Document passage
--------

The substrate choice exerts a decisive influence on the structural and physical characteristics of borophene.^114,116,118 Kiraly et al. reported borophene formation on Au substrates, where boron atoms diffused into the Au lattice at elevated temperatures and segregated to the surface during cooling to form borophene islands.¹¹⁷ Similarly, Karthikeyan et al. obtained a flat, non-buckled honeycomb monolayer on Al(111), confirmed by scanning tunneling microscopy (STM).^119,120 Density functional theory (DFT) simulations predicted the presence of a 9 R borophene configuration on Al(111), consisting of a hexagonal double-chain network built from boron nonagons. Although not yet verified experimentally, Shao et al. predicted a metallic and thermally stable δ₅ borophene phase on Ni(111).¹²¹ Additionally, MBE has enabled the fabrication of bilayer borophene on Cu(111), where interlayer covalent B–B bonding links two β₁₂-like sheets.¹²² The bilayer structure exhibits higher conductivity and oxidation resistance than the monolayer, making it a promising candidate for energy-storage electrodes.

Overall, epitaxial approaches are indispensable for fabricating high-quality borophene films with well-defined crystalline phases and tunable properties. MBE on metallic substrates remains the most widely investigated technique, enabling the synthesis of diverse borophene polymorphs and bilayer configurations, while van der Waals epitaxy extends the feasible substrate range, offering new directions for metal-free synthesis. Ongoing developments in epitaxial growth aim to enhance borophene's structural precision, scalability, and adaptability, fostering its future integration into electronics, optoelectronics, and energy-related technologies.

--------

Exercise task 1
Name every metal substrate that the passage on borophene growth mentions as hosting a borophene phase, whether reported or predicted.
Exercise task 2
According to the borophene passage, why is bilayer borophene on Cu(111) a promising candidate for energy-storage electrodes?
Exercise task 3
Write the next paragraph of the borophene epitaxy passage, picking up after its closing sentence.

--------

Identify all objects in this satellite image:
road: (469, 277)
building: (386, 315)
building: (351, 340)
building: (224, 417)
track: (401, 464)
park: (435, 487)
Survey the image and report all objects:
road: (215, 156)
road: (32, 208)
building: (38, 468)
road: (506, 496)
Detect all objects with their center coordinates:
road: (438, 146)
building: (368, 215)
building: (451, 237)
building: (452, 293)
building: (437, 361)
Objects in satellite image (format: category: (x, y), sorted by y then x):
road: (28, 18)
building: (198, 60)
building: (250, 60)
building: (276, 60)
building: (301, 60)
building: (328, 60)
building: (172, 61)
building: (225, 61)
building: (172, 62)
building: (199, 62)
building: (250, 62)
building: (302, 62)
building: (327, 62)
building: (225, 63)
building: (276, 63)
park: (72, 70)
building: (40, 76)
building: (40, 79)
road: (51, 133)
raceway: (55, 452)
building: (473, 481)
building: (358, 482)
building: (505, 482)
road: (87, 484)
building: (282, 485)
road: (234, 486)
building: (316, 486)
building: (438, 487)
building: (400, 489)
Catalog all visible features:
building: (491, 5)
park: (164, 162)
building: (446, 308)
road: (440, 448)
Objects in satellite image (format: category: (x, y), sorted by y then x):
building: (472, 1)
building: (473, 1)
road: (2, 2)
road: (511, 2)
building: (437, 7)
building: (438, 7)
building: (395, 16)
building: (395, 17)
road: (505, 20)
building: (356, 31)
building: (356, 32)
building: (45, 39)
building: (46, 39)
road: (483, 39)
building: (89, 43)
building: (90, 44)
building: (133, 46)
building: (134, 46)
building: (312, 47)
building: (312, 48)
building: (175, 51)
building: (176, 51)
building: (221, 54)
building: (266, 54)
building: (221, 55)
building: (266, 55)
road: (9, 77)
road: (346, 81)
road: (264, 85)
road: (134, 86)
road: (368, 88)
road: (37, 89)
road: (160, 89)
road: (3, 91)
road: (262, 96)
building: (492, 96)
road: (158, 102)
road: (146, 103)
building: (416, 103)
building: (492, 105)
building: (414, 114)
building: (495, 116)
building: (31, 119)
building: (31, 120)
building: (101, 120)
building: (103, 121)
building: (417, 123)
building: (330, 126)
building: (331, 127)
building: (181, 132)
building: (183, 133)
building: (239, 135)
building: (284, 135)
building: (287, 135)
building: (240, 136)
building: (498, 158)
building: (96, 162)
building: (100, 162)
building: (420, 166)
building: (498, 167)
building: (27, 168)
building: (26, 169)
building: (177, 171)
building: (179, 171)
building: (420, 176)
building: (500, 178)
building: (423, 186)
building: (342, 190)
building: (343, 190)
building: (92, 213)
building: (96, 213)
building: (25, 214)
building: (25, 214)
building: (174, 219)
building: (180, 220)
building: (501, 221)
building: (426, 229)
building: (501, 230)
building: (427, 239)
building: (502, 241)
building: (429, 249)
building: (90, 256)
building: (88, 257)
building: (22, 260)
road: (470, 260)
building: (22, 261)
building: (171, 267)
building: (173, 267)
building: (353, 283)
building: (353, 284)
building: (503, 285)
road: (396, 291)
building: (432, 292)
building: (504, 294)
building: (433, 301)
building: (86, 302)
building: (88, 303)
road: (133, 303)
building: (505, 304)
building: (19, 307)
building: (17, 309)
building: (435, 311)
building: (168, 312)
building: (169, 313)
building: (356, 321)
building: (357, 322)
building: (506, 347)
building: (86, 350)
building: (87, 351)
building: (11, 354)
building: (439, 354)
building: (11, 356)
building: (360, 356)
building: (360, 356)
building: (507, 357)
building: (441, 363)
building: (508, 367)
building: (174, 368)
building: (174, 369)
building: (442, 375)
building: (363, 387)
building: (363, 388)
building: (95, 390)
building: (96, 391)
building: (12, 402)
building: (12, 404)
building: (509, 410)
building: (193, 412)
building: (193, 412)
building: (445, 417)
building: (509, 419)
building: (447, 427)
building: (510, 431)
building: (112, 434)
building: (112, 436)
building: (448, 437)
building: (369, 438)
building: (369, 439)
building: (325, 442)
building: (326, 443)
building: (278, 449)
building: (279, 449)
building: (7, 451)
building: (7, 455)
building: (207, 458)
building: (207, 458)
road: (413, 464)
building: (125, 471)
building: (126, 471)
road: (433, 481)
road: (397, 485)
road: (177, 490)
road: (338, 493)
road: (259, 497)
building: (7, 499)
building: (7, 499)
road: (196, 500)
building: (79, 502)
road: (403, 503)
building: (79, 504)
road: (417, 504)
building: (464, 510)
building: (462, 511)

--------

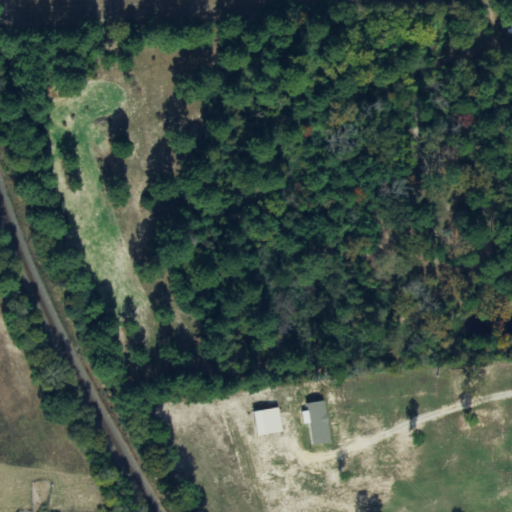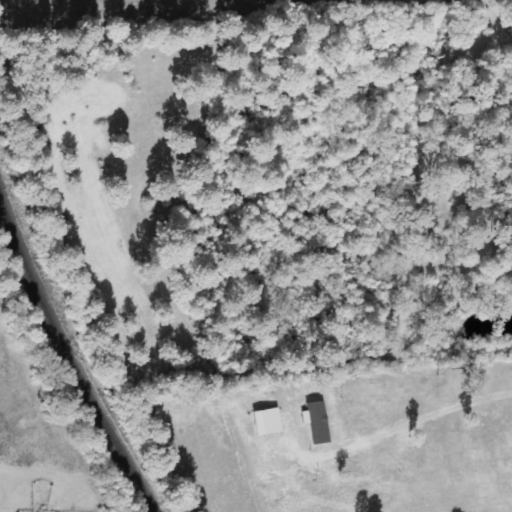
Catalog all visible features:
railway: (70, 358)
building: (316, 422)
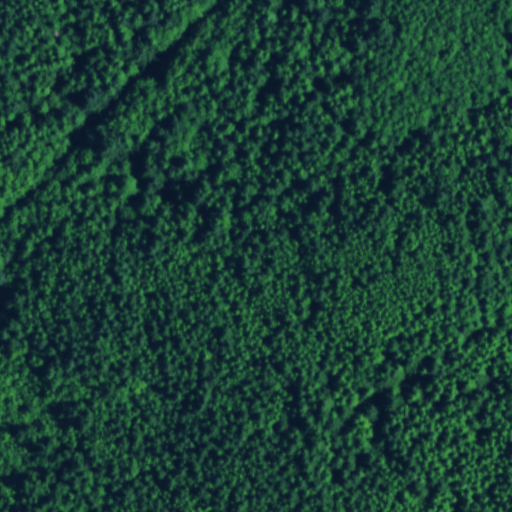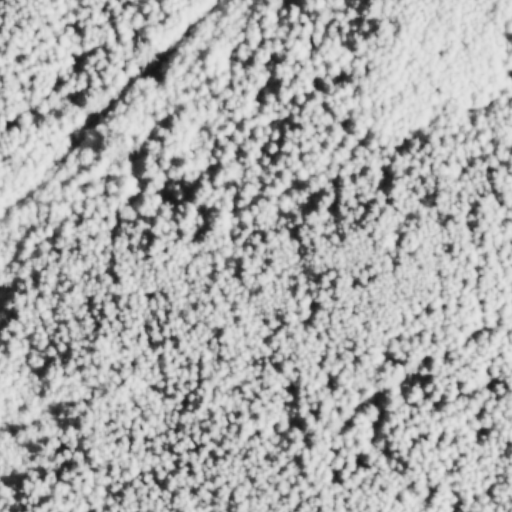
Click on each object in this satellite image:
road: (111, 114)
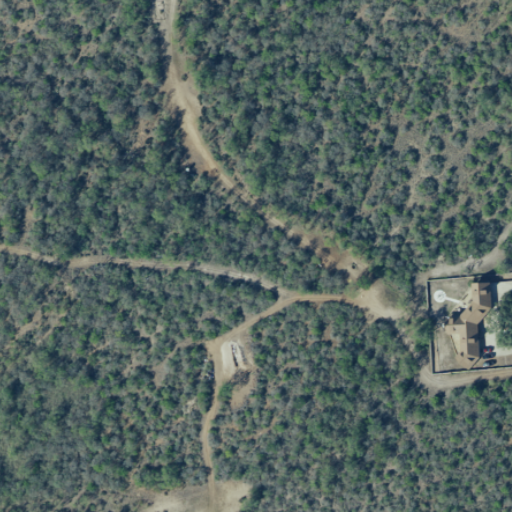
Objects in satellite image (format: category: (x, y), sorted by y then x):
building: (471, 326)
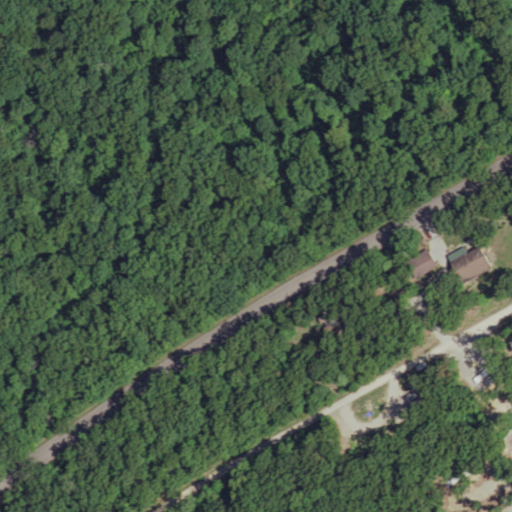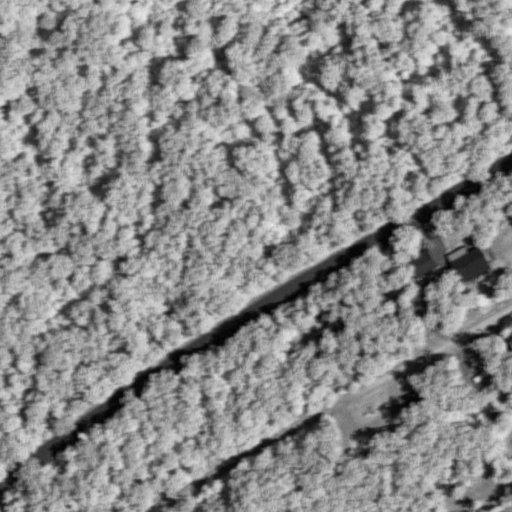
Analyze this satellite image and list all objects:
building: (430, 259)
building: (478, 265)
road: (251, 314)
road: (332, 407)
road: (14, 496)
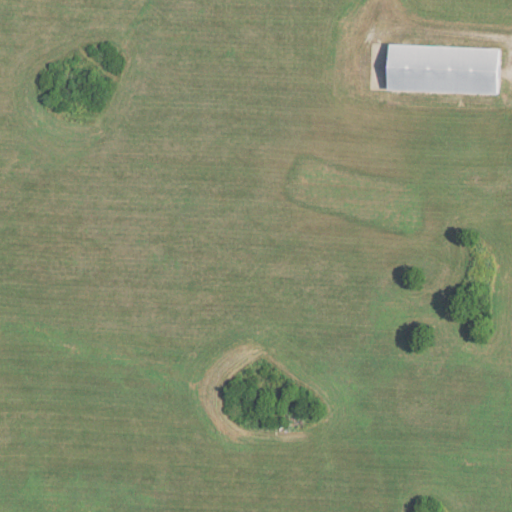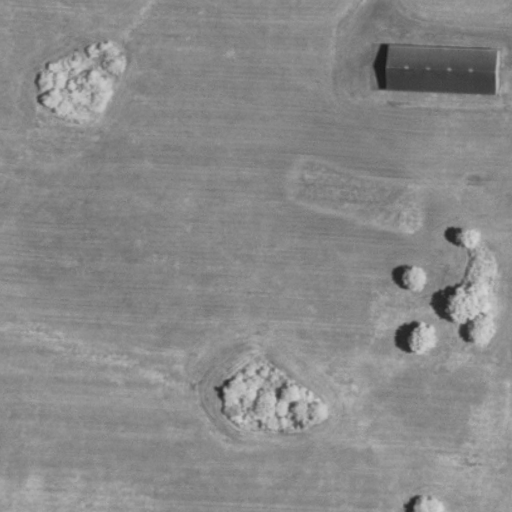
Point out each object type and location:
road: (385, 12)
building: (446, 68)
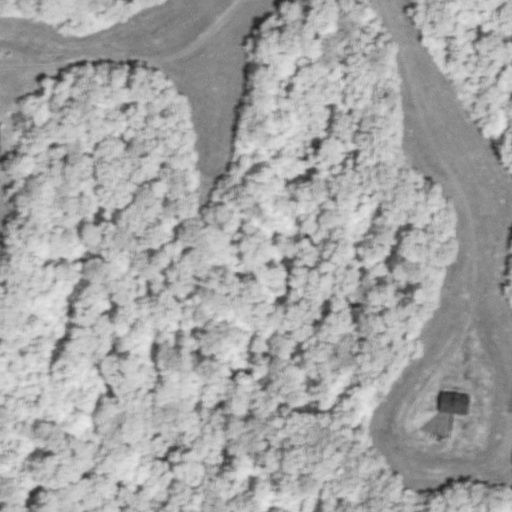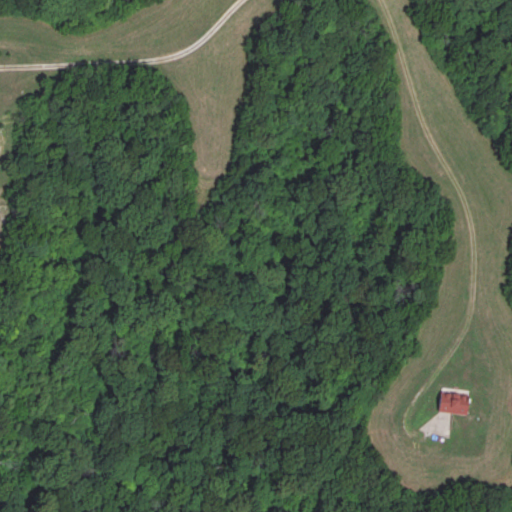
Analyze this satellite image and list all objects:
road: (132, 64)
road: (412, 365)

--------

Exercise answer 1
Au, Al(111), Ni(111), Cu(111)

Exercise answer 2
The bilayer structure shows higher conductivity and better oxidation resistance than the monolayer. The passage gives these two advantages as the reason it suits energy-storage electrodes.

Exercise answer 3
3.3. Synthesis strategies of metal borides

Metal borides can be synthesized from their precursor MAB phases through top-down approaches. Although research in this area remains relatively limited, only a few MAB compounds have so far been reported for the successful preparation of MBs. The top-down synthesis routes primarily include chemical etching and liquid-phase exfoliation. In addition, bottom-up techniques such as CVD have also been employed for MB fabrication. Studies have shown that this approach can yield materials with higher production efficiency, which can be directly applied in energy storage and catalytic systems. In contrast, while bottom-up synthesis generally produces lower yields, it provides unique advantages in controlling single-crystal quality, offering a potential source of high-standard materials for energy storage and electronic devices.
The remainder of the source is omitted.